Мама видит, как из ворот усадьбы выходит брат Ривки, Моисей Цинкер. Он тоже в белом, как отец, только без ермолки и пейсов, но мама знает, что и ему нельзя есть ветчину. Моисей на три года старше Ривки, ходит уже в четвертый класс гимназии и, кажется, лучший там ученик. Моисей не спеша пересекает майдан.

— Твой брат идет, тебя, наверное, ищет, — сообщает мама Ривке.

— Ой, плохо дело, — говорит Ривка.

— Прячемся под стол, быстро! — говорит моя мама. Набивает рот ветчиной и берет еще два ломтика про запас, на случай голода. Они сидят под столом, их не видно, потому что скатерть свисает почти до пола. Внутри таинственный полумрак.

— Ешь, — говорит мама, — неизвестно ведь, сколько мы тут просидим.

От Ривки пахнет фиалковым мылом и немного потом. Она опять берет у мамы из рук и съедает маленький кусочек ветчины. У Ривки уже почти нет лица, только пара огромных черных глаз. Вдруг чья-то тень падает на пол, вроде бы стукнула оконная рама. Потом голос Моисея:

— Извините, тут нет моей сестры Ривки?

Мама прикладывает палец к губам. Они с Ривкой обе затаили дыхание. Снова стук о подоконник и голос Моисея:

— Ривка, ты здесь?

Окна настолько низко, что Моисею не нужно даже вставать на цыпочки — вся столовая как на ладони, — и видит ведь, что никого тут нет.
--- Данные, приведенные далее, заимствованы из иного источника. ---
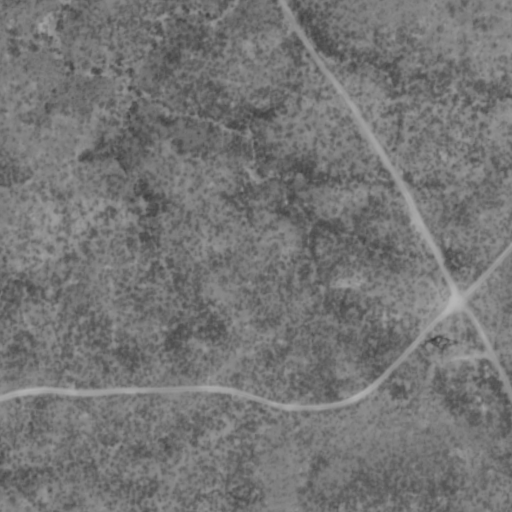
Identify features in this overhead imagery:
road: (401, 191)
power tower: (451, 347)
road: (285, 405)
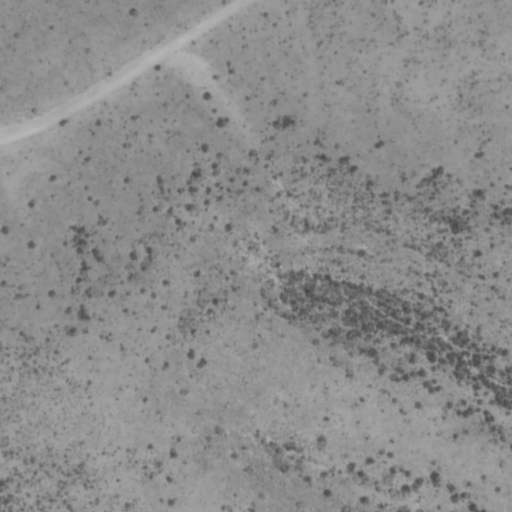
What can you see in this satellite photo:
road: (122, 72)
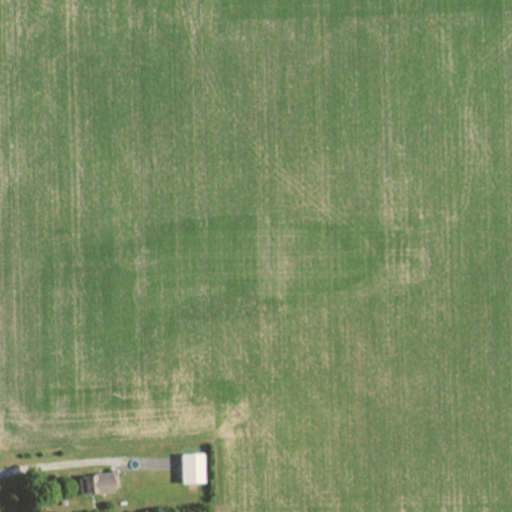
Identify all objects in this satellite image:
crop: (264, 243)
building: (184, 468)
building: (89, 484)
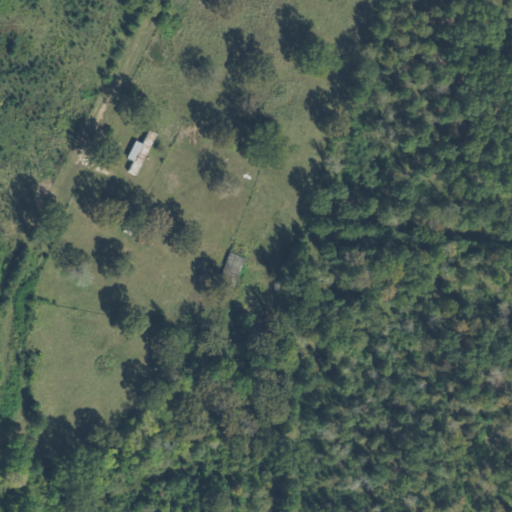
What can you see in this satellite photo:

Спустя мгновение, которое, правда, тянется очень долго, голос Моисея доносится уже откуда-то из глубины квартиры:

— Здравствуйте, прошу прощения, у вас нет моей сестры Ривки?

— Здравствуй, — отвечает тетя Казя, мамина сестра. Она уже взрослая, старше мамы на семь лет, и уже год как замужем. — Они только что со Стаськой в саду были.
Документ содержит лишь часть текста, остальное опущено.